Start of Given data

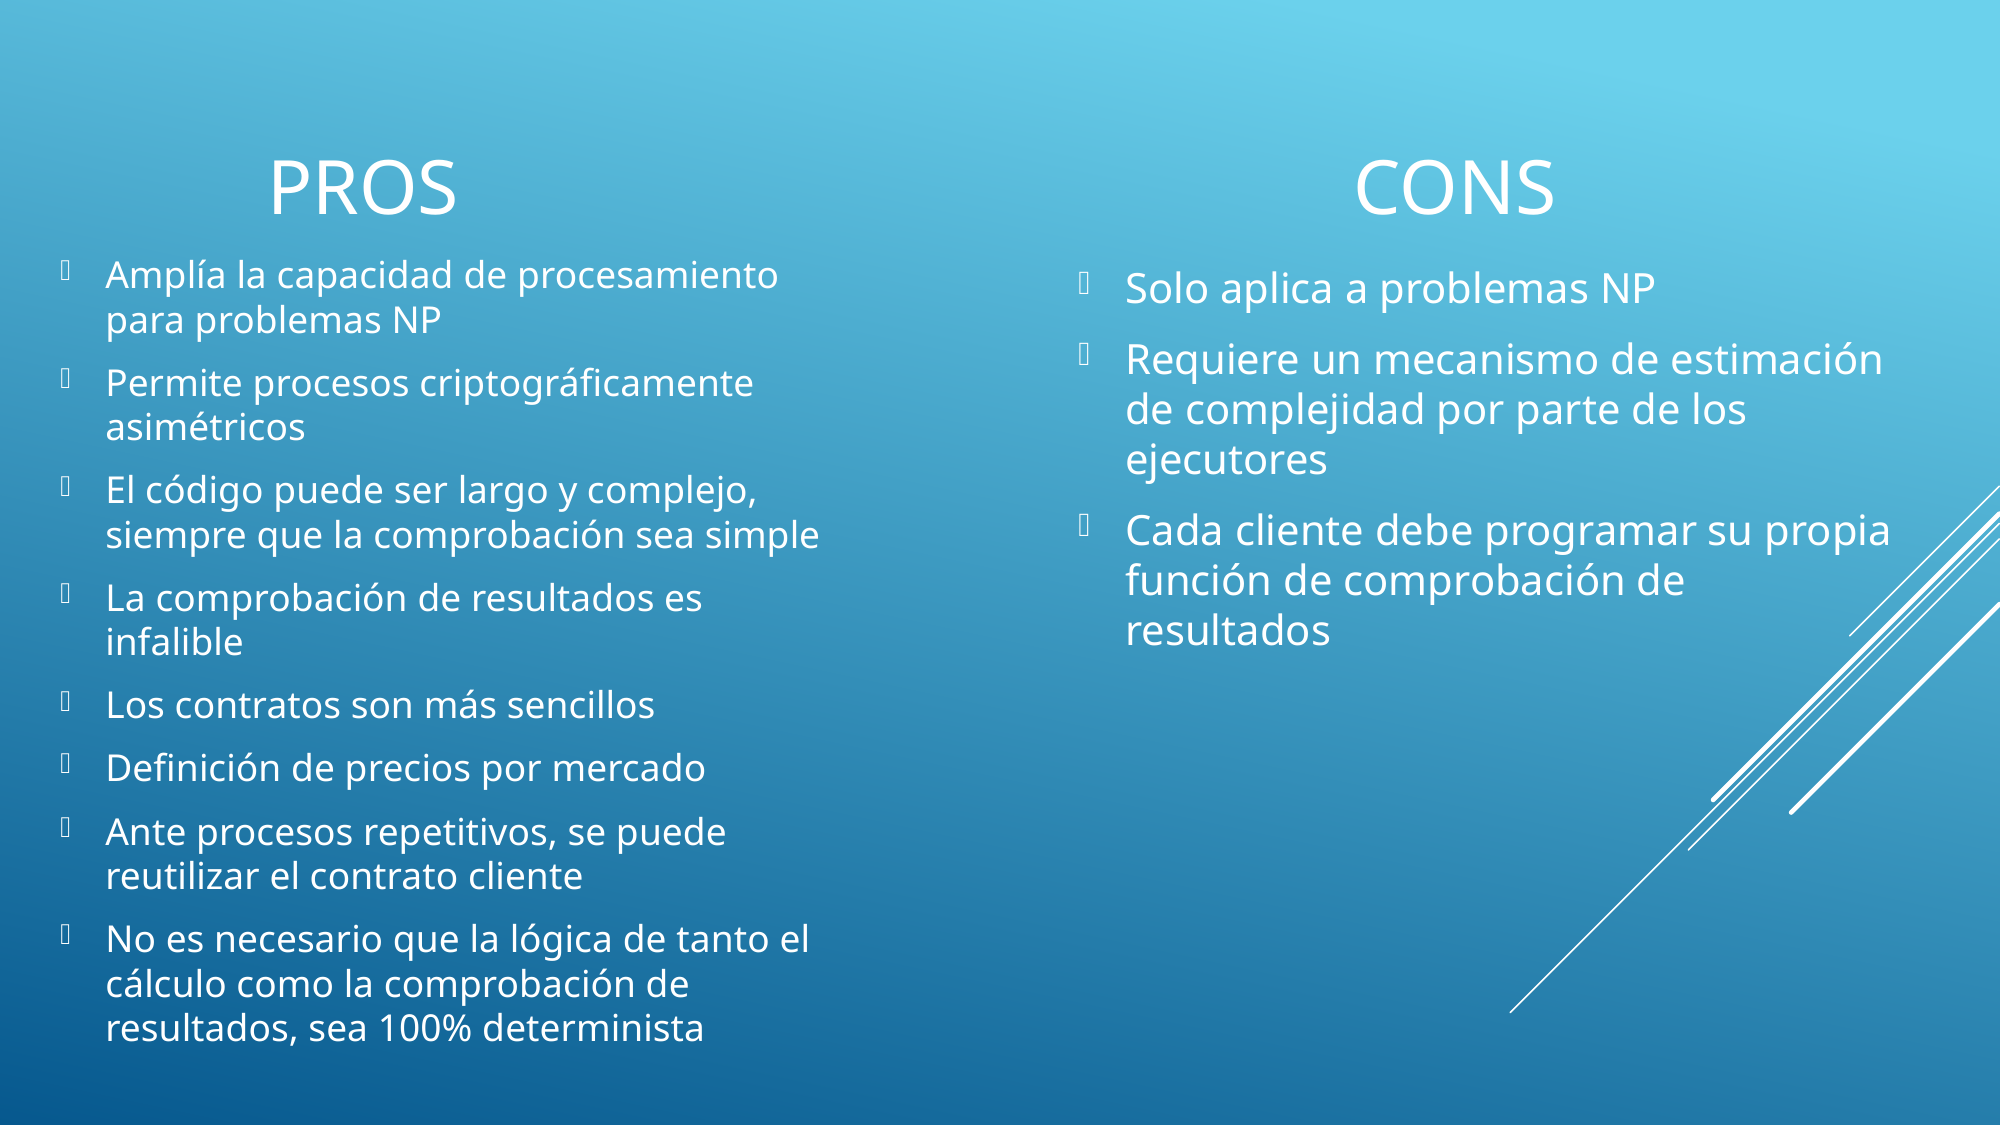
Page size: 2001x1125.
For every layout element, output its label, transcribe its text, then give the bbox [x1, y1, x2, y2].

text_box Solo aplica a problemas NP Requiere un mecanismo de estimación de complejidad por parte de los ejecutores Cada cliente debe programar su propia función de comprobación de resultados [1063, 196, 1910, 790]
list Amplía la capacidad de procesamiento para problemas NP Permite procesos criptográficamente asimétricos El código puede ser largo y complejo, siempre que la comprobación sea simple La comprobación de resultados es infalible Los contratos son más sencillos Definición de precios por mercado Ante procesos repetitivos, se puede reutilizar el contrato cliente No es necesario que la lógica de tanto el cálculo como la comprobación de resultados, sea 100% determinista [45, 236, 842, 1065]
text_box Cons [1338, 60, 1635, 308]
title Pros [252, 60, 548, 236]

End of Given data

Request:
Print the entries above exactly, leaving pictures out.

Task response:
Page size: 2001x1125.
For every layout element, output its label, transcribe its text, then give the bbox [x1, y1, x2, y2].

text_box Solo aplica a problemas NP Requiere un mecanismo de estimación de complejidad por parte de los ejecutores Cada cliente debe programar su propia función de comprobación de resultados [1063, 196, 1910, 790]
list Amplía la capacidad de procesamiento para problemas NP Permite procesos criptográficamente asimétricos El código puede ser largo y complejo, siempre que la comprobación sea simple La comprobación de resultados es infalible Los contratos son más sencillos Definición de precios por mercado Ante procesos repetitivos, se puede reutilizar el contrato cliente No es necesario que la lógica de tanto el cálculo como la comprobación de resultados, sea 100% determinista [45, 236, 842, 1065]
text_box Cons [1338, 60, 1635, 308]
title Pros [252, 60, 548, 236]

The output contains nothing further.